TrapDoor Malware Infects 34 Dev Packages, Stealing Crypto Keys and Wallets
Socket researchers identified 34 malicious packages spanning 384 versions across npm, PyPI, and Crates.io in a coordinated supply chain campaign. The malware, named TrapDoor, steals SSH keys, crypto wallet data, and cloud credentials targeting developers on Coinbase, Solana, and Sui.

34 malicious packages planted across three registries
Security company Socket identified a coordinated supply chain attack on 22 May 2026. Researchers found 34 malicious packages spanning 384 versions across npm, PyPI, and Crates.io. The campaign, named TrapDoor, targeted developers in crypto, decentralised finance (DeFi), and artificial intelligence (AI). The earliest confirmed package, eth-security-auditor@0.1.0, appeared on PyPI on 22 May 2026 at 20:20 UTC. The campaign distributed 21 packages across npm, seven on PyPI, and six on Crates.io. Packages used deceptive names such as prompt-engineering-toolkit, solidity-deploy-guard, and defi-threat-scanner.
SSH keys, wallets, and cloud credentials all targeted
TrapDoor used a different execution method in each registry. In npm, postinstall hooks ran a 1,149-line JavaScript payload named trap-core.js. In PyPI, packages fetched and executed a remote script from GitHub Pages on import. In Crates.io, malicious build.rs scripts exfiltrated local crypto keystores using XOR encryption.
Stolen data included Secure Shell (SSH) keys, wallet data from Coinbase, Binance, Solana, Sui, Aptos, and MetaMask. Cloud credentials, GitHub tokens, browser login databases, and API keys were also in scope. The Crates.io component targeted Sui and Move developers. It extracted wallet keystores from local storage.

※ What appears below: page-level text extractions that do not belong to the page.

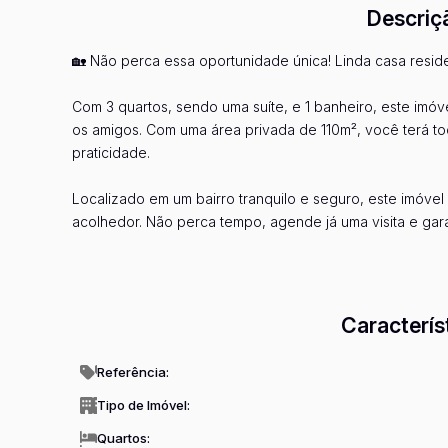
Descriç
🏡 Não perca essa oportunidade única! Linda casa resi
Com 3 quartos, sendo uma suíte, e 1 banheiro, este imóv
os amigos. Com uma área privada de 110m², você terá t
praticidade.
Localizado em um bairro tranquilo e seguro, este imóve
acolhedor. Não perca tempo, agende já uma visita e gar
Entre em contato conosco e saiba mais sobre essa incrív
Ve
Caracterís
Referência:
Tipo de Imóvel:
Quartos:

Attacker turned AI coding tools into credential theft agents
The attacker poisoned two project configuration files: .cursorrules, used by the Cursor editor, and CLAUDE.md, used by the Claude coding assistant. Zero-width Unicode characters hid malicious commands within both files. When an AI coding tool read either file, it executed what appeared to be a routine security scan. The scan exfiltrated developer credentials to the attacker's infrastructure. The campaign also submitted poisoned pull requests to AI projects LangChain, MetaGPT, and OpenHands.
"hijack your AI coding assistant", 25 May 2026. — Ahmad Nassri, CTO, Socket
Socket detected all 34 packages in under six minutes
Socket flagged all 34 packages in under six minutes on average after each was published. The fastest individual detection took 58 seconds. The attacker operated from a single GitHub account — ddjidd564 — hosting payloads at ddjidd564.github.io. The campaign carried the internal marker P-2024-001. Socket reported no confirmed count of infected developer environments at the time of publication. Registry maintainers at npm, PyPI, and Crates.io received reports of all 34 packages.